95年に国際連合の調停で和平協定が成立、ボスニア・ヘルツェゴビナはボシュニャク人、クロアチア人主体のボスニア・ヘルツェゴビナ連邦と、セルビア人主体のスルプスカ共和国(セルビア人共和国)という2つの構成体から成る連合国家となった。
土産店にはトルコ風の工芸品が並ぶ
「スターリ・モスト」の東側、ボシュニャク人が多く住む地区から、比較的クロアチア人が多い西側へ渡り、再び東側に戻った。橋の東側に広がる旧市街の土産店にはコーヒーカップなどトルコ風の工芸品が並んでいた。
旧市街のあちこちにあるカフェの一つに入ってみる。ショーケースに、トルコなどの中東地域やバルカン半島で人気のデザート「バクラヴァ」を見つけたので、濃いトルココーヒーと一緒に注文した。
バクラヴァは、薄い「フィロ生地」を、クルミ、ピスタチオなどをはさみ、バターを塗りながら重ねて焼く。焼き上がってからシロップをかけるのでとても甘く濃厚な味がする。バクラヴァの起源ははっきりしないが、似たデザートは中東地域に1000年以上前からあったようだ。オスマン・トルコ帝国の前身となる武装勢力がアナトリア半島西北部に勃興したのは13世紀末なので、バラクヴァの起源はオスマン・トルコ帝国以前ということのようだ。ただ、オスマン・トルコ帝国が、中東各地や欧州のバルカン半島に勢力を拡大していく中で、バラクヴァの製造方法が、首都イスタンブールの菓子職人たちによって洗練されていった経緯があるらしい。繁栄したオスマン・トルコ帝国領内の各地にバラクヴァが広まり、愛好されていったことは想像に難くない。

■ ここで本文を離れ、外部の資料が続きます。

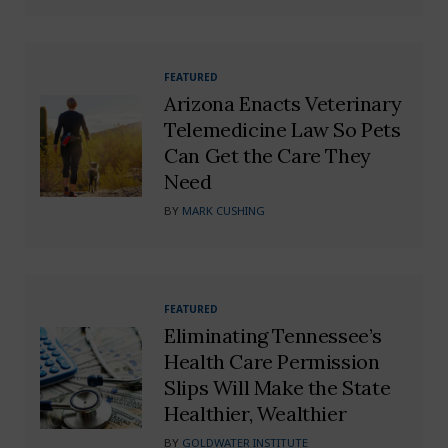
FEATURED
Arizona Enacts Veterinary
Telemedicine Law So Pets
Can Get the Care They
Need
BY
MARK CUSHING
FEATURED
Eliminating Tennessee’s
Health Care Permission
Slips Will Make the State
Healthier, Wealthier
BY
GOLDWATER INSTITUTE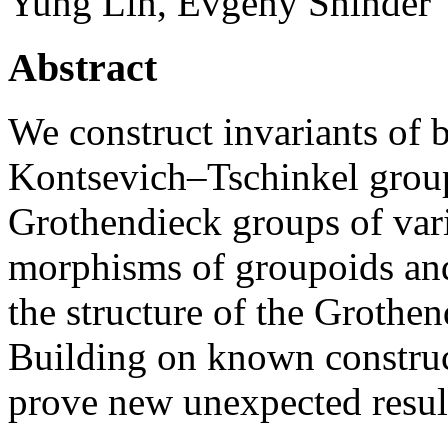
Yung Lin, Evgeny Shinder
Abstract
We construct invariants of b
Kontsevich–Tschinkel group
Grothendieck groups of vari
morphisms of groupoids and 
the structure of the Grothe
Building on known construc
prove new unexpected resul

ボシュニャク人のガイドさんは、「バラクヴァはボスニア・ヘルツェゴビナの多くの家庭で主婦が腕によりをかけて作っています。おいしいバラクヴァの作り方が、花嫁修業のひとつだと考えている人も多いんです」と教えてくれた。
併せて注文したトルココーヒーは、コーヒーの粉を水にまぜて沸騰させ、上澄みだけを飲む。濃厚な味わいで、甘いバクラヴァによく合う。「トルココーヒーの文化と伝統」は、2013年にユネスコの無形文化遺産に登録されている。